Curled up around the gun, all she can think is that she must protect herself at all costs, for Alfie’s sake.
She blacks out.
Maggie has bundled Emily into a rocking chair in a snug just off the kitchen, where a fire burns bright and hopeful. A dusty swag of dried hops is draped over the mantel. Dull brass ornaments, horse-themed, are fixed to the low-hanging beams.
Emily is wearing Maggie’s clothes, strange elasticated trousers,worn and stretched in places that don’t relate to Emily’s body, a fleece top that smells alien, and scratchy woolen socks.
Her own clothing has been taken from her, to be laundered, or dried off, she wasn’t really listening when she first got here. She just knows that it’s gone and that she feels as if she’s in another woman’s skin and finds it uncomfortably intimate.
She’s ashamed of how John found her. It’s horrible to think how quickly she came undone and helpless out there.
John disappeared as soon as they arrived here. She doesn’t know where he’s gone and doesn’t ask. It’s easier without him. He witnessed her humiliation.
His dog has stayed to lie at Emily’s feet with mournful eyes, her head resting on her paws, watching as Maggie fusses around Emily, her nose twitching at the plate of biscuits Maggie delivers with a hot tea, loaded with sugar Emily hasn’t asked for. Emily drinks every drop of it and gobbles down the biscuits.
Her injured leg rests on the seat of a chair Maggie pulled up for her. The sock is rolled down to expose the ankle, which is swollen, an angry pomegranate red that the firelight intensifies. Emily leans forward and adjusts the bag of frozen peas Maggie gave her, to take down the swelling. The peas are almost at room temperature, the bag soggy and soft.
“A phone,” Emily says. “I need to borrow your phone.” She remembers her manners: “Please.”
Maggie gives her a handset. “Best if you use the landline. The mobile signal isn’t reliable.”
“Thank you,” Emily says. “I’m so sorry to keep you up this late.”

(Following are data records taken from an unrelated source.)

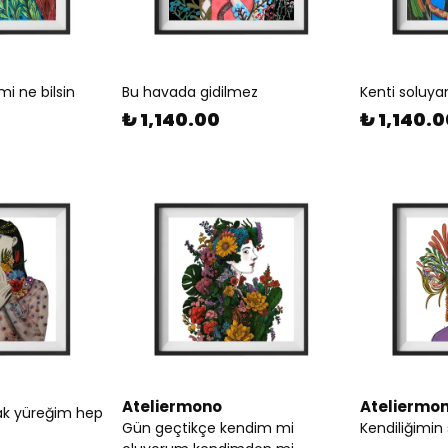
i ne bilsin
Bu havada gidilmez
Kenti soluya
₺ 1,140.00
₺ 1,140.
Ateliermono
Ateliermo
lak yüreğim hep
Gün geçtikçe kendim mi
Kendiliğimin 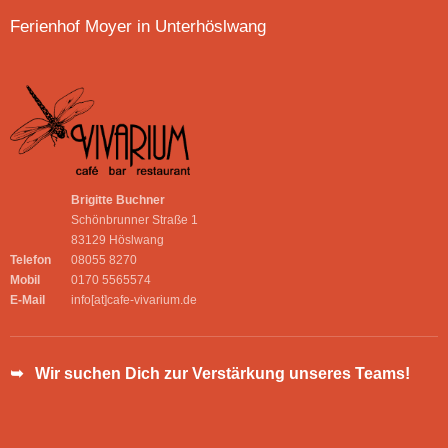
Ferienhof Moyer in Unterhöslwang
Brigitte Buchner
Schönbrunner Straße 1
83129 Höslwang
Telefon
08055 8270
Mobil
0170 5565574
E-Mail
info[at]cafe-vivarium.de
➥ Wir suchen Dich zur Verstärkung unseres Teams!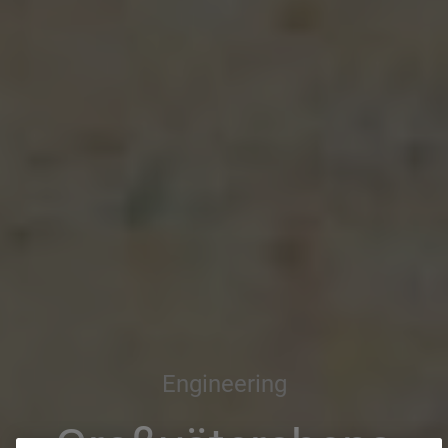
Engineering
Großväterchens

“It’s no bother. I’ll leave you to make your call.”
Emily presses a button on the phone and the dial tone is one of the most delicious sounds she’s ever heard. She wonders if Paul will pick up this late.
But as she makes to dial his number, her thumb hovers over the keypad. She’s dyscalculic, can hardly remember her PIN number,let alone phone numbers. Sometimes it’s possible if she drills them, repeats them like a mantra, but even then, they slip away from her. Paul told her to make sure she learned his mobile number by heart, but she’s never been able to.
Some of the digits from his number suggest themselves to her but not enough of them, and not in the right order.
She puts the phone in her lap, feeling utterly impotent. It seems cruel that she managed to reach the farmhouse yet lost her phone on the way.
“Are you all right?” Maggie is watching from the kitchen.
“I can’t remember my husband’s mobile number,” she says and is ashamed to feel tears pricking.
“Is he home?”
A twinge of terror means she doesn’t know how to answer that at first. Edie’s letter has polluted all rational thought, upended all reasonable assumptions. Of course, he should be home. But is he?
Pull yourself together, she thinks.Of course, he’s home.
“Yes,” she says. “He might be asleep.”
“Do you know your landline number?”
Emily shuts her eyes. She does. She thinks she does. That one she practiced more than the mobile.